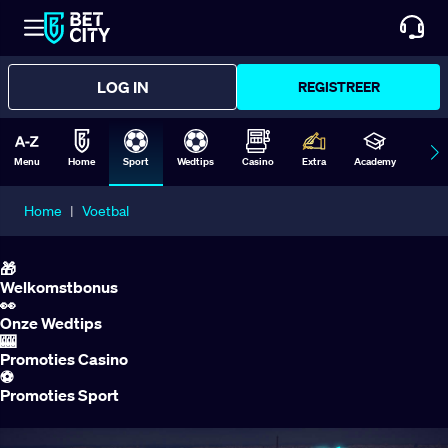
LOG IN
REGISTREER
Menu
Home
Sport
Wedtips
Casino
Extra
Academy
Form
Home
|
Voetbal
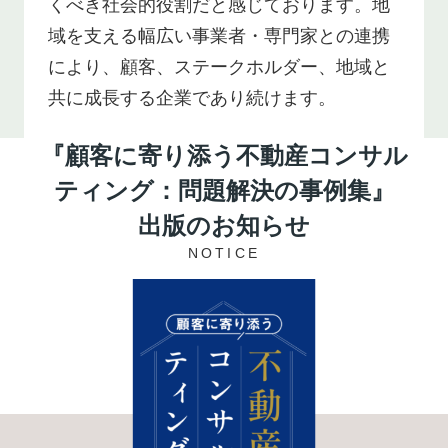
くべき社会的役割だと感じております。地
域を支える幅広い事業者・専門家との連携
により、顧客、ステークホルダー、地域と
共に成長する企業であり続けます。
『顧客に寄り添う不動産コンサル
ティング：問題解決の事例集』
出版のお知らせ
NOTICE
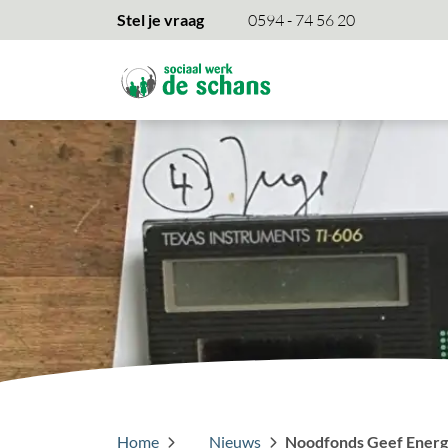
overslaan
Stel je vraag
0594 - 74 56 20
Home
Nieuws
Noodfonds Geef Energ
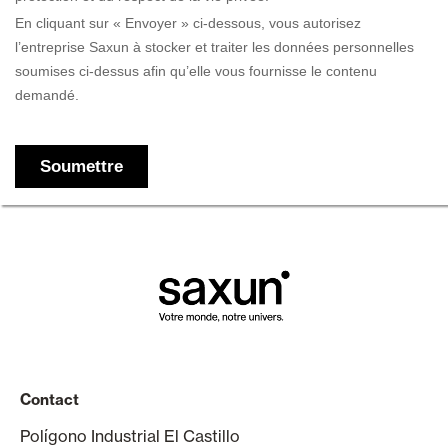
Contact
Polígono Industrial El Castillo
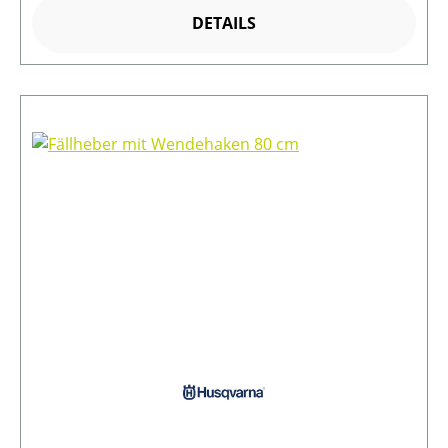
DETAILS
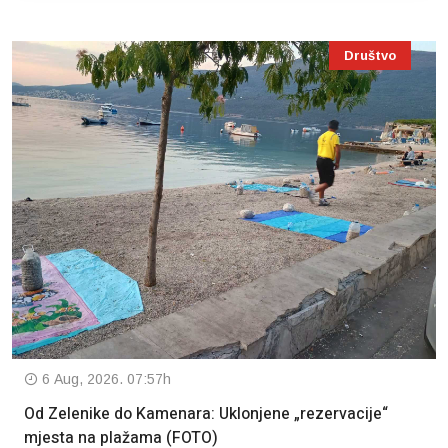
Društvo
6 Aug, 2026. 07:57h
Od Zelenike do Kamenara: Uklonjene „rezervacije“
mjesta na plažama (FOTO)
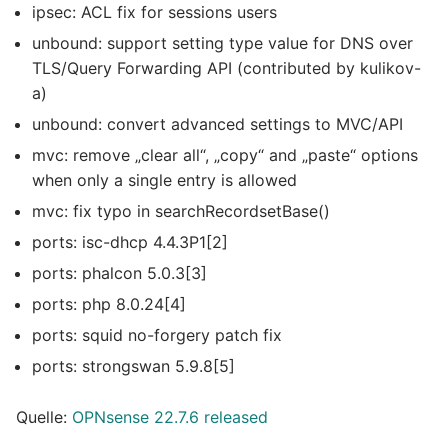
ipsec: ACL fix for sessions users
unbound: support setting type value for DNS over
TLS/Query Forwarding API (contributed by kulikov-
a)
unbound: convert advanced settings to MVC/API
mvc: remove „clear all“, „copy“ and „paste“ options
when only a single entry is allowed
mvc: fix typo in searchRecordsetBase()
ports: isc-dhcp 4.4.3P1[2]
ports: phalcon 5.0.3[3]
ports: php 8.0.24[4]
ports: squid no-forgery patch fix
ports: strongswan 5.9.8[5]
Quelle:
OPNsense 22.7.6 released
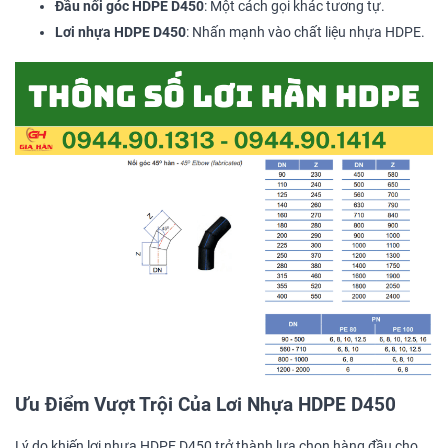
Đầu nối góc HDPE D450
: Một cách gọi khác tương tự.
Lơi nhựa HDPE D450
: Nhấn mạnh vào chất liệu nhựa HDPE.
Ưu Điểm Vượt Trội Của Lơi Nhựa HDPE D450
Lý do khiến lơi nhựa HDPE D450 trở thành lựa chọn hàng đầu cho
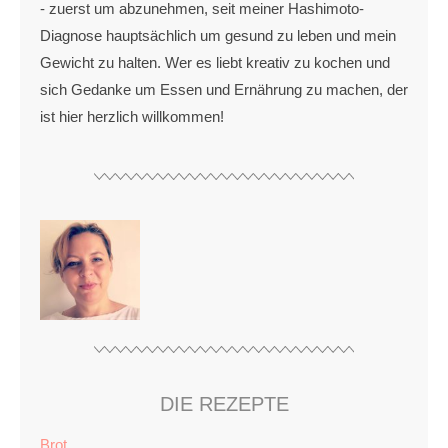
- zuerst um abzunehmen, seit meiner Hashimoto-
Diagnose hauptsächlich um gesund zu leben und mein
Gewicht zu halten. Wer es liebt kreativ zu kochen und
sich Gedanke um Essen und Ernährung zu machen, der
ist hier herzlich willkommen!
DIE REZEPTE
Brot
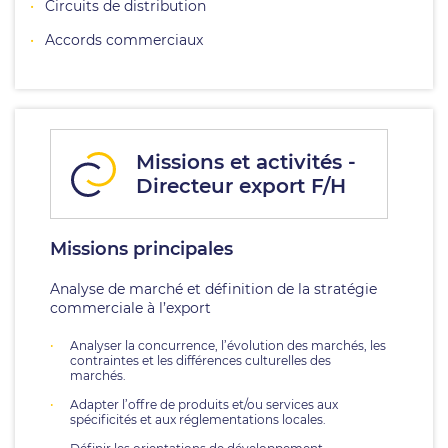
Circuits de distribution
Accords commerciaux
Missions et activités -
Directeur export F/H
Missions principales
Analyse de marché et définition de la stratégie
commerciale à l’export
Analyser la concurrence, l’évolution des marchés, les
contraintes et les différences culturelles des
marchés.
Adapter l’offre de produits et/ou services aux
spécificités et aux réglementations locales.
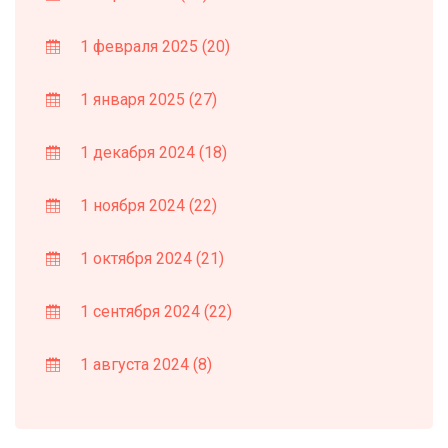
1 февраля 2025
(20)
1 января 2025
(27)
1 декабря 2024
(18)
1 ноября 2024
(22)
1 октября 2024
(21)
1 сентября 2024
(22)
1 августа 2024
(8)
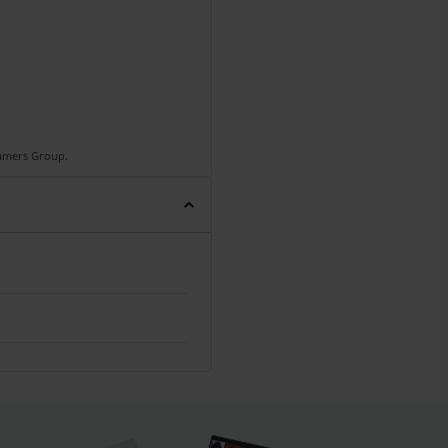
Gamers Group.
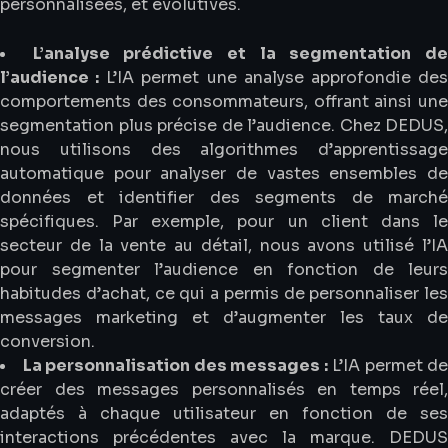
personnalisées, et évolutives.
L’analyse prédictive et la segmentation d
l’audience :
L’IA permet une analyse approfondie de
comportements des consommateurs, offrant ainsi une
segmentation plus précise de l’audience. Chez DEDUS,
nous utilisons des algorithmes d’apprentissage
automatique pour analyser de vastes ensembles de
données et identifier des segments de marché
spécifiques. Par exemple, pour un client dans le
secteur de la vente au détail, nous avons utilisé l’IA
pour segmenter l’audience en fonction de leurs
habitudes d’achat, ce qui a permis de personnaliser les
messages marketing et d’augmenter les taux de
conversion.
La personnalisation des messages :
L’IA permet de
créer des messages personnalisés en temps réel,
adaptés à chaque utilisateur en fonction de ses
interactions précédentes avec la marque. DEDUS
◆ ◆ ◆ ◆
Work required: Could you give the material above again, exactly and without its pictures?

Answer for the task:
LOG IN
REGISTREER
Menu
Home
Sport
Wedtips
Casino
Extra
Academy
Form
Home
|
Voetbal
くべき社会的役割だと感じております。地
域を支える幅広い事業者・専門家との連携
により、顧客、ステークホルダー、地域と
共に成長する企業であり続けます。
『顧客に寄り添う不動産コンサル
ティング：問題解決の事例集』
出版のお知らせ
NOTICE
overslaan
Stel je vraag
0594 - 74 56 20
Home
Nieuws
Noodfonds Geef Energ
Contact
Polígono Industrial El Castillo
DETAILS
Društvo
6 Aug, 2026. 07:57h
Od Zelenike do Kamenara: Uklonjene „rezervacije“
mjesta na plažama (FOTO)
ipsec: ACL fix for sessions users
unbound: support setting type value for DNS over
TLS/Query Forwarding API (contributed by kulikov-
a)
unbound: convert advanced settings to MVC/API
mvc: remove „clear all“, „copy“ and „paste“ options
when only a single entry is allowed
mvc: fix typo in searchRecordsetBase()
ports: isc-dhcp 4.4.3P1[2]
ports: phalcon 5.0.3[3]
ports: php 8.0.24[4]
ports: squid no-forgery patch fix
ports: strongswan 5.9.8[5]
Quelle:
OPNsense 22.7.6 released
Đầu nối góc HDPE D450
: Một cách gọi khác tương tự.
Lơi nhựa HDPE D450
: Nhấn mạnh vào chất liệu nhựa HDPE.
Ưu Điểm Vượt Trội Của Lơi Nhựa HDPE D450
Lý do khiến lơi nhựa HDPE D450 trở thành lựa chọn hàng đầu cho
- zuerst um abzunehmen, seit meiner Hashimoto-
Diagnose hauptsächlich um gesund zu leben und mein
Gewicht zu halten. Wer es liebt kreativ zu kochen und
sich Gedanke um Essen und Ernährung zu machen, der
ist hier herzlich willkommen!
DIE REZEPTE
Brot
Circuits de distribution
Accords commerciaux
Missions et activités -
Directeur export F/H
Missions principales
Analyse de marché et définition de la stratégie
commerciale à l’export
Analyser la concurrence, l’évolution des marchés, les
contraintes et les différences culturelles des
marchés.
Adapter l’offre de produits et/ou services aux
spécificités et aux réglementations locales.
1 февраля 2025
(20)
1 января 2025
(27)
1 декабря 2024
(18)
1 ноября 2024
(22)
1 октября 2024
(21)
1 сентября 2024
(22)
1 августа 2024
(8)
Gamers Group.
personnalisées, et évolutives.
L’analyse prédictive et la segmentation d
l’audience :
L’IA permet une analyse approfondie de
comportements des consommateurs, offrant ainsi une
segmentation plus précise de l’audience. Chez DEDUS,
nous utilisons des algorithmes d’apprentissage
automatique pour analyser de vastes ensembles de
données et identifier des segments de marché
spécifiques. Par exemple, pour un client dans le
secteur de la vente au détail, nous avons utilisé l’IA
pour segmenter l’audience en fonction de leurs
habitudes d’achat, ce qui a permis de personnaliser les
messages marketing et d’augmenter les taux de
conversion.
La personnalisation des messages :
L’IA permet de
créer des messages personnalisés en temps réel,
adaptés à chaque utilisateur en fonction de ses
interactions précédentes avec la marque. DEDUS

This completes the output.